━━ AUSGEWÄHLTER TEXTAUSZUG ━━
Sonnabend treten wieder Musiker zum Bundesvision Song Contest an. Dessen Zukunft ist nach Rücktritt seines Erfinders offen.
Stefan Raab muss sich daran gewöhnen, dass von ihm bald in der Vergangenheitsform gesprochen wird – wie alle seine Fans, von denen nicht wenige in den Entscheiderbüros der Fernsehsender sitzen. Bei ProSieben. Sat.1 werden sie sich immer noch nicht von dem Schock erholt haben, der die Programmmacher vor knapp zwei Monaten ereilte, als Raab überraschend verkündete, „seine Fernsehschuhe an den Nagel zu hängen“.
Am 19. Dezember beendet der Moderator seine TV-Karriere
Nun ist der Mann mit der am üppigsten ausgestatten Kauleiste des Fernsehgeschäfts auf Abschiedstournee. Und mit ihm seine Sendungen, von denen theoretisch jede bis Ende des Jahres ein letztes Mal zu sehen ist: Bevor er am 19. Dezember nach „Schlag den Raab“ endgültig TV-Geschichte sein wird, bläst der Kölner am heutigen Sonnabend noch einmal zum „Bundesvision Song Contest“. Seiner Erfindung von vor zehn Jahren, als er des Eurovision Song Contests, jenes behäbig manövrierenden Schlachtschiffs der Populärmusik, überdrüssig geworden war. Der Kindskopf Raab war immer dann besonders selbstbewusst, wenn es um Musik ging. Legendär ist sein Battle mit Schlagerprofi Ralph Siegel – als Komponist nannte Raab sich mal „Alf Igel“. Er übertrumpfte den biederen Siegel beim Grand Prix in vielfacher Hinsicht und traute sich auch darüber hinaus etwas: den Bundesvision Song Contest etwa.
Wenn der Wettbewerb, bei dem traditionell 16 Solokünstler und Bands aus 16 Bundesländern antreten, heute Abend in Bremen zum 11. Mal über die Bühne geht, soll das nach Raabs Willen übrigens keineswegs das letzte Mal sein. Der 48-Jährige hofft auf eine Zukunft des Bundesvision Song Contests, wie er gestern auf einer Pressekonferenz kundtat. „Ich würde mir wünschen, dass er weitergeht“, sagte der Moderator da, „vielleicht findet sich jemand anderes, der ihn weiterführt.“
Für Hamburg tritt Ferris MC von Deichkind an
Was in mancherlei Hinsicht vorstellbar ist – anders als bei „Schlag den Raab“, den verschiedenen anderen Raab-Wettbewerben („Wok-WM“) und „TV Total“ ist die in Kooperation mit etlichen Radiosendern veranstaltete Musikshow nicht in dem Maße mit ihrem Moderator und Erfinder verknüpft. Im Mittelpunkt des Bundesvision Song Contests stehen die Musikbeiträge.
━━━
━━ VORLIEGENDE ANGABEN ━━
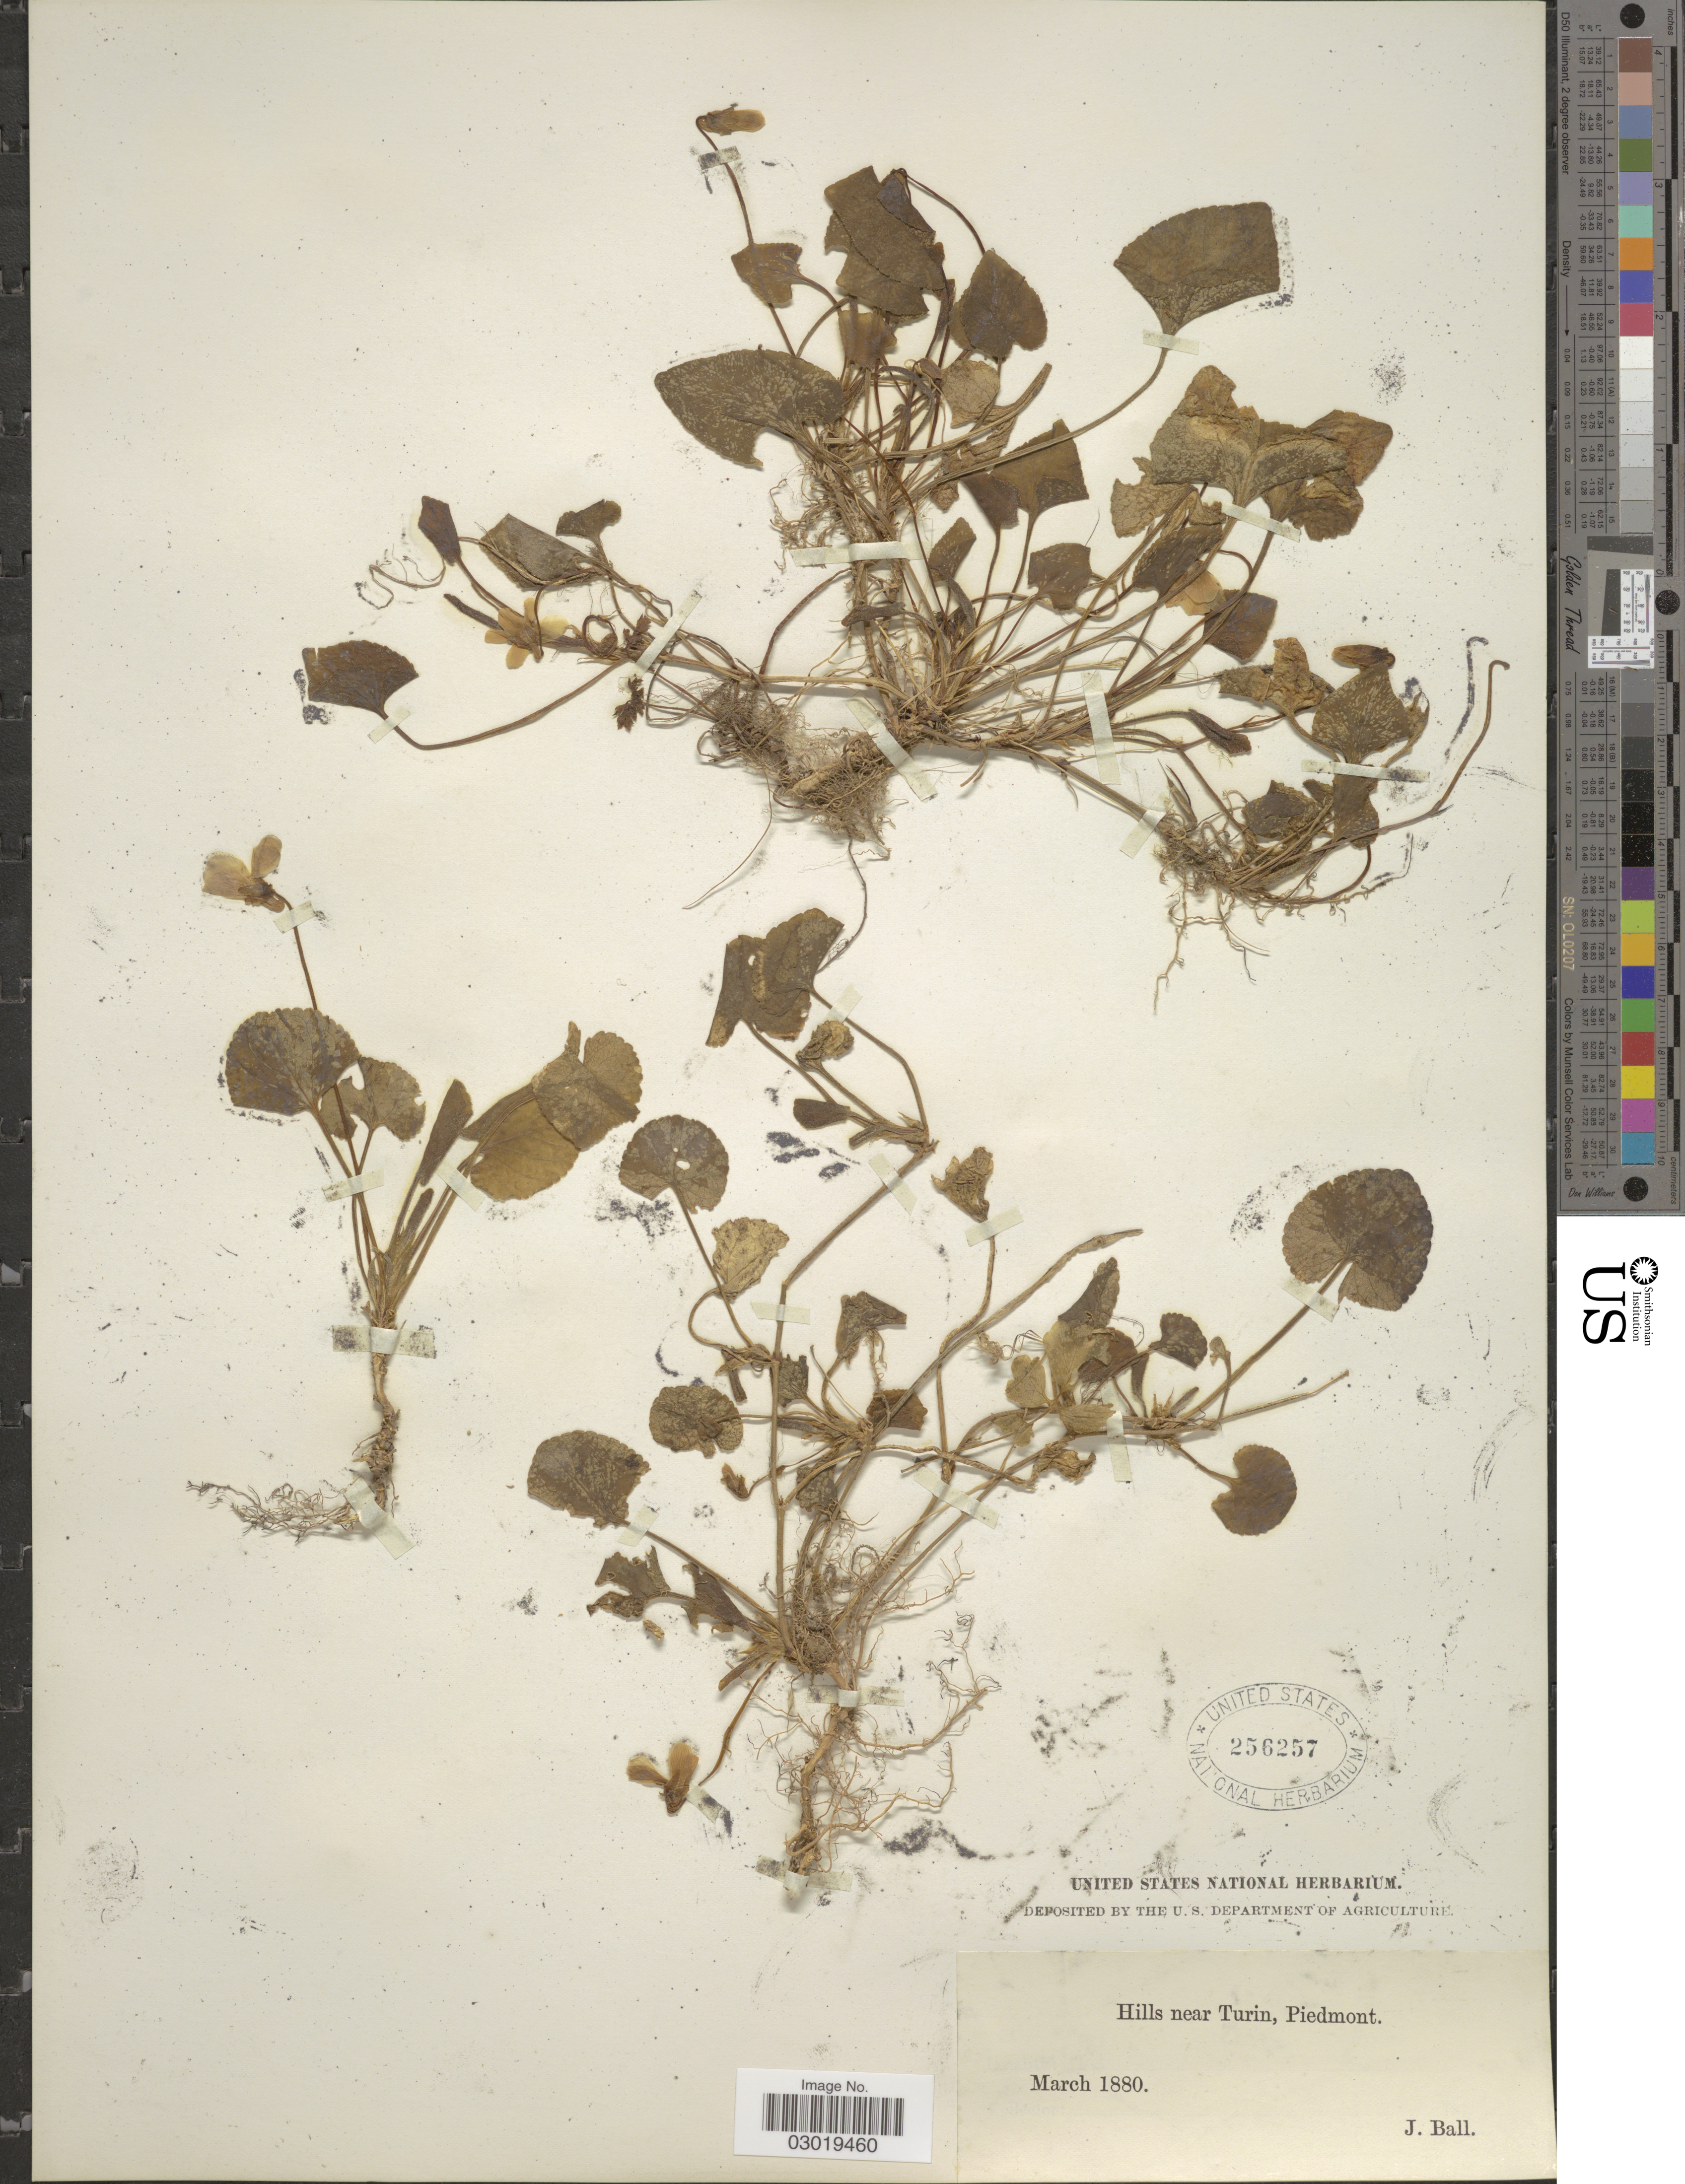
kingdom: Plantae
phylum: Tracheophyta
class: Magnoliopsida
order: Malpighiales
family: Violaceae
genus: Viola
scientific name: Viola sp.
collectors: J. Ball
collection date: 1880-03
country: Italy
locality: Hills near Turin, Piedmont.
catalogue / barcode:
━━━
Überarbeiten Sie im Artikel über den Bundesvision Song Contest den Abschnitt von „Wenn der Wettbewerb, bei“ bis einschließlich „stehen die Musikbeiträge.“, indem Sie darin „Bremen“ durch „Hannover“ ersetzen. Geben Sie den so geänderten Abschnitt vollständig wieder.

# [AUSGEARBEITETE LÖSUNG]
Wenn der Wettbewerb, bei dem traditionell 16 Solokünstler und Bands aus 16 Bundesländern antreten, heute Abend in Hannover zum 11. Mal über die Bühne geht, soll das nach Raabs Willen übrigens keineswegs das letzte Mal sein. Der 48-Jährige hofft auf eine Zukunft des Bundesvision Song Contests, wie er gestern auf einer Pressekonferenz kundtat. „Ich würde mir wünschen, dass er weitergeht“, sagte der Moderator da, „vielleicht findet sich jemand anderes, der ihn weiterführt.“
Für Hamburg tritt Ferris MC von Deichkind an
Was in mancherlei Hinsicht vorstellbar ist – anders als bei „Schlag den Raab“, den verschiedenen anderen Raab-Wettbewerben („Wok-WM“) und „TV Total“ ist die in Kooperation mit etlichen Radiosendern veranstaltete Musikshow nicht in dem Maße mit ihrem Moderator und Erfinder verknüpft. Im Mittelpunkt des Bundesvision Song Contests stehen die Musikbeiträge.